◆ **Textauszug**:
_ _ _ _

Calvin, Jean – Hiob 22, 1 – 5.

1) Da nahm Eliphas von Theman das Wort: 2) Wird auch ein Mensch Gott nützlich sein? Der weise Mann nützt nur sich selbst. 3) Was fragt der Allmächtige darnach, ob du gerecht bist? Was hat er für Gewinn davon, wenn du aufrichtig wandelst? 4) Fürchtet sich denn Gott vor dir, dich zu strafen oder mit dir ins Gericht zu gehen? 5) Ist deine Bosheit denn nicht groß? Sind deine Missetaten nicht ohne Ende?

Wenn wir´s mit Menschen zu tun haben und unserm Widerpart etwas aufrücken können und an ihm etwas zu tadeln finden, so ist es uns, als hätten wir unsere Sache schon gewonnen, ja, sogar wenn wir Unrecht haben und unser Gewissen uns schon längst verdammt. Klagt mich jemand an, und ich fühle mich schuldig, dann suche ich, ob ich an ihm nichts auszusetzen finde, und das bringe ich dann zu meiner Rechtfertigung vor. Denn ich hoffe damit die, die über meine Sache zu Gericht sitzen, ablenken zu können, so dass sie sich nicht mehr nur mit mir beschäftigen; mir ist, als könnte ich das Unrecht, das ich begangen, damit verdunkeln und verschleiern. Wenn wir aber vor Gott stehen, so nützt das alles nichts. Gewiss, wir möchten mit Gott ebenso umgehen wie mit den sterblichen Menschen, aber das geht nicht. Was finden wir denn wohl an ihm zu tadeln? Was können wir ihm denn wohl vorbringen, womit wir ihm einen Dienst getan hätten, so dass er uns deshalb zu Dank verpflichtet wäre? Alle müssen wir unsern Mund schließen; es bleibt uns nichts übrig, als unsre Schuld zu bekennen und in aller Demut ohne alle Einreden unser Verdammungsurteil auf uns zu nehmen, ohne erst einen Prozess anzufangen, bei dem wir doch nichts gewinnen können.

_ _ _ _

◆ **Vorliegende Daten**:
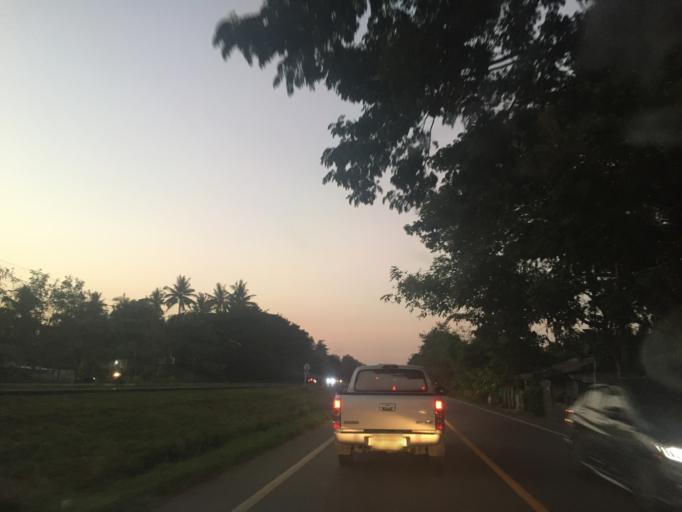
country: TH
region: Chiang Mai
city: Saraphi
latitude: 18.7057
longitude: 99.0439
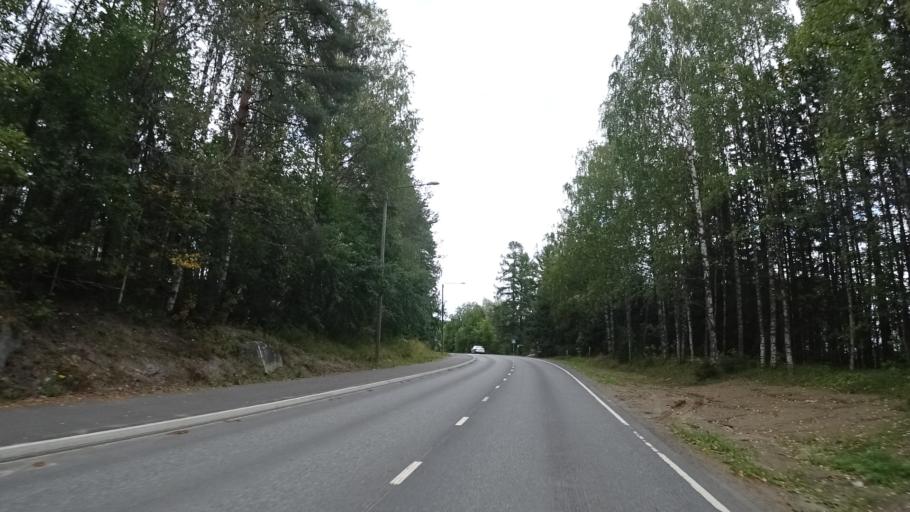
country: FI
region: North Karelia
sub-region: Joensuu
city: Ilomantsi
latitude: 62.6544
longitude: 30.9377
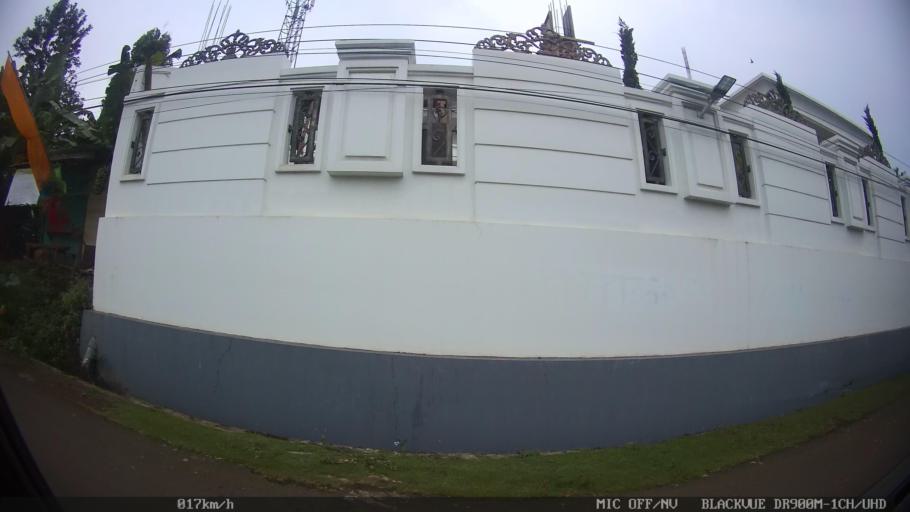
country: ID
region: Lampung
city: Kedaton
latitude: -5.4017
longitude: 105.2418
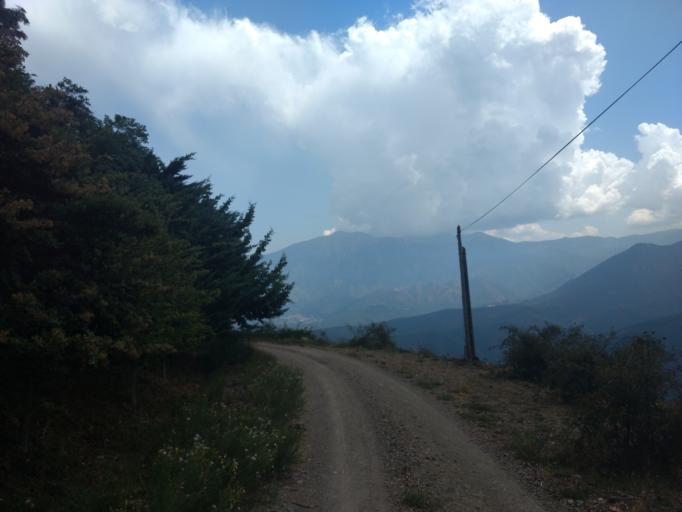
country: FR
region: Languedoc-Roussillon
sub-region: Departement des Pyrenees-Orientales
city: Vernet-les-Bains
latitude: 42.5760
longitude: 2.2884
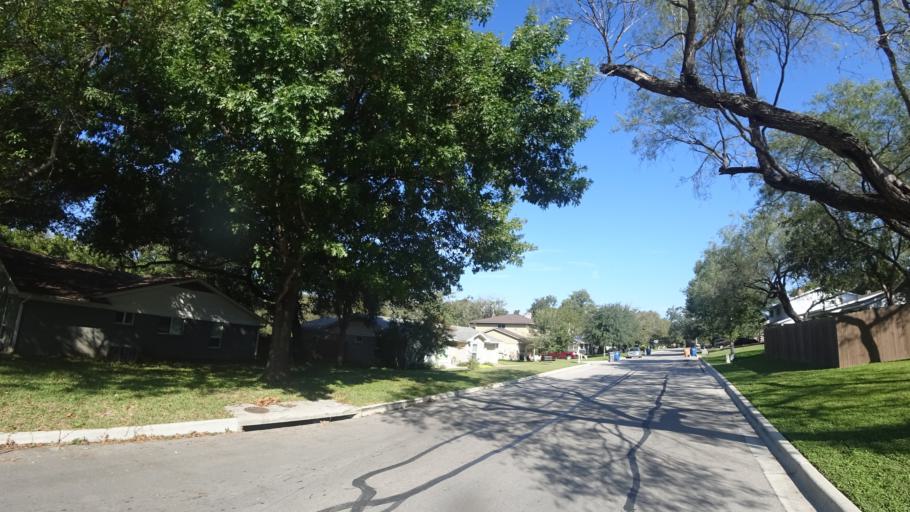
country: US
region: Texas
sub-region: Travis County
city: Austin
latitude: 30.3190
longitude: -97.6708
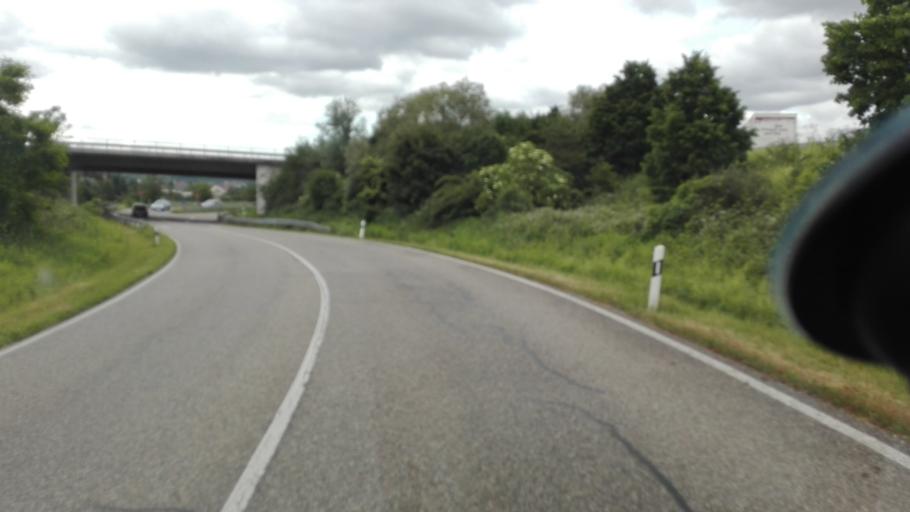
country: DE
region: Baden-Wuerttemberg
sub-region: Karlsruhe Region
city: Bruchsal
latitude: 49.1454
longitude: 8.6032
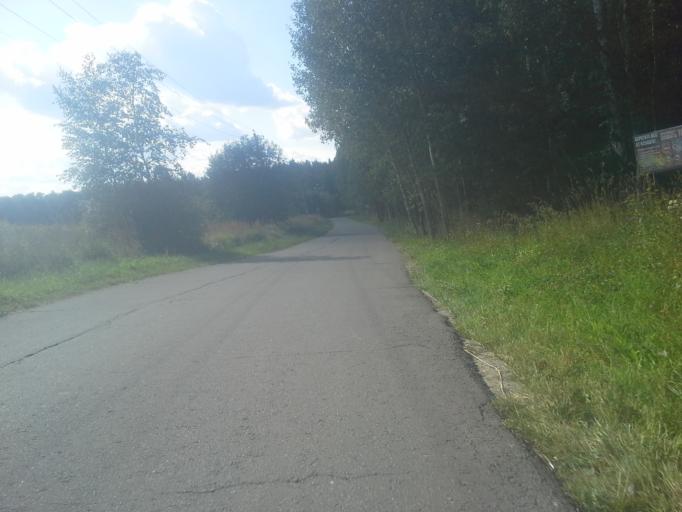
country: RU
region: Moskovskaya
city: Kievskij
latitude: 55.3288
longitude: 37.0104
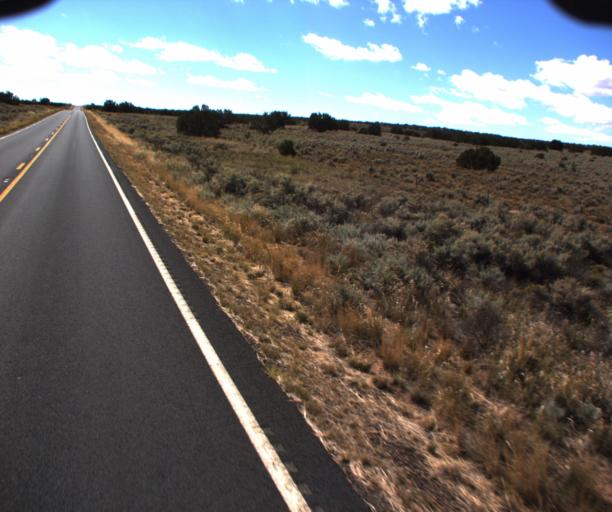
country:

_ _ _ _

◆ **Aufgabenliste**:
1. Schreiben Sie aus dem Textauszug die Stelle ab, die bei den Worten mit „1) Da nahm Eliphas“ beginnt und nach „nicht ohne Ende?“ endet.
2. Beantworten Sie anhand des Textauszugs kurz:
(a) Wer ergreift in Vers 1 das Wort?
(b) Was bringe ich zu meiner Rechtfertigung vor, wenn mich jemand anklagt und ich mich schuldig fühle?
(c) Was bleibt uns laut dem letzten Satz vor Gott übrig?

◆ **Lösungen**:
1.
1) Da nahm Eliphas von Theman das Wort: 2) Wird auch ein Mensch Gott nützlich sein? Der weise Mann nützt nur sich selbst. 3) Was fragt der Allmächtige darnach, ob du gerecht bist? Was hat er für Gewinn davon, wenn du aufrichtig wandelst? 4) Fürchtet sich denn Gott vor dir, dich zu strafen oder mit dir ins Gericht zu gehen? 5) Ist deine Bosheit denn nicht groß? Sind deine Missetaten nicht ohne Ende?

2.
(a) Eliphas von Theman.
(b) Was ich an ihm auszusetzen finde.
(c) Unsre Schuld zu bekennen und in aller Demut ohne alle Einreden unser Verdammungsurteil auf uns zu nehmen.